> [Task brief] Rewrite only the data between the lines holding "Note the vernier" and "Reads: 3.5,in", inclusive, with "written like" changed to "formatted as" and everything else left as it is.

> [Source records]
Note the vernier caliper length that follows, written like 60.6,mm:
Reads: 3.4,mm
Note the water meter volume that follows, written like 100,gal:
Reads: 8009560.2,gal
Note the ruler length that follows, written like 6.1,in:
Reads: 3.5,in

---

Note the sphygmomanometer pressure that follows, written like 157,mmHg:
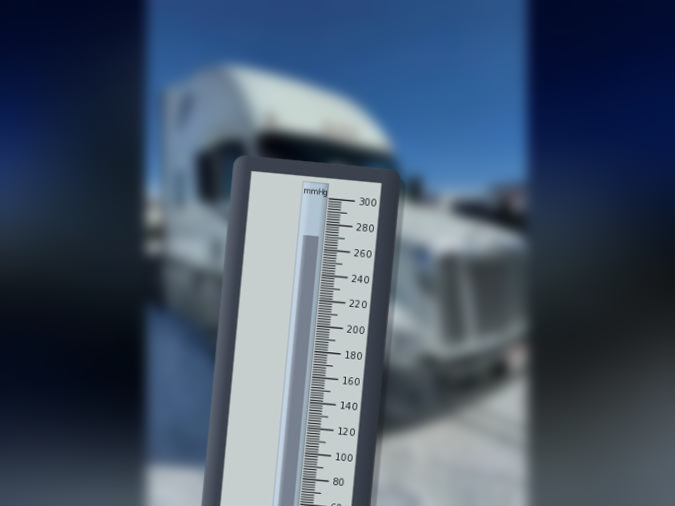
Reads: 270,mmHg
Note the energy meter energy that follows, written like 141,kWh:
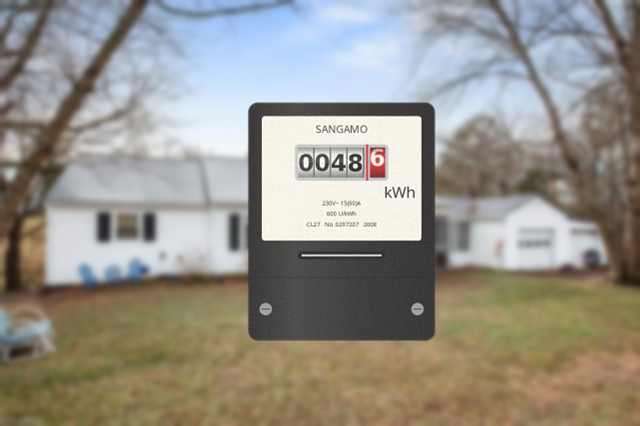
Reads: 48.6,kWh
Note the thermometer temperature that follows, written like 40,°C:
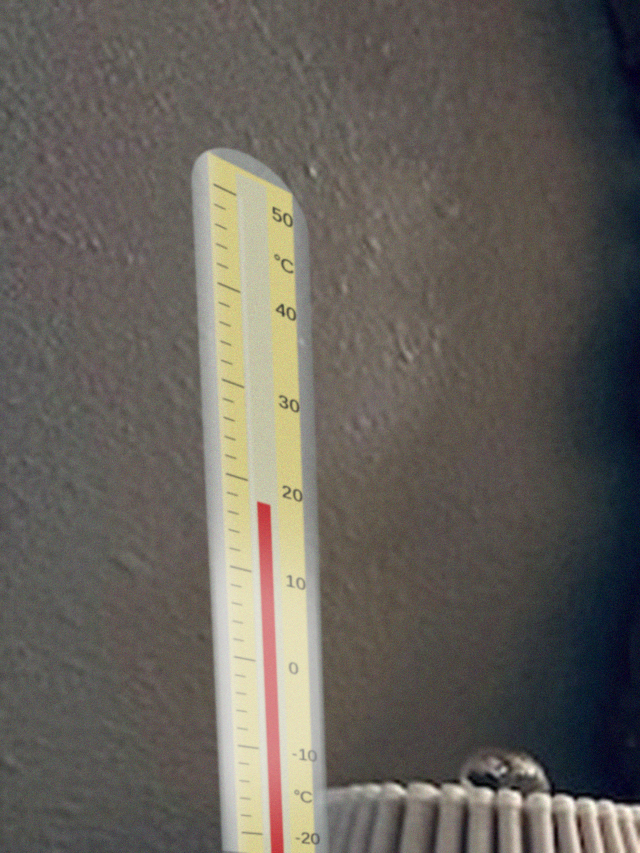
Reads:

> [Answer for this exercise]
Note the vernier caliper length that follows, formatted as 60.6,mm:
Reads: 3.4,mm
Note the water meter volume that follows, formatted as 100,gal:
Reads: 8009560.2,gal
Note the ruler length that follows, formatted as 6.1,in:
Reads: 3.5,in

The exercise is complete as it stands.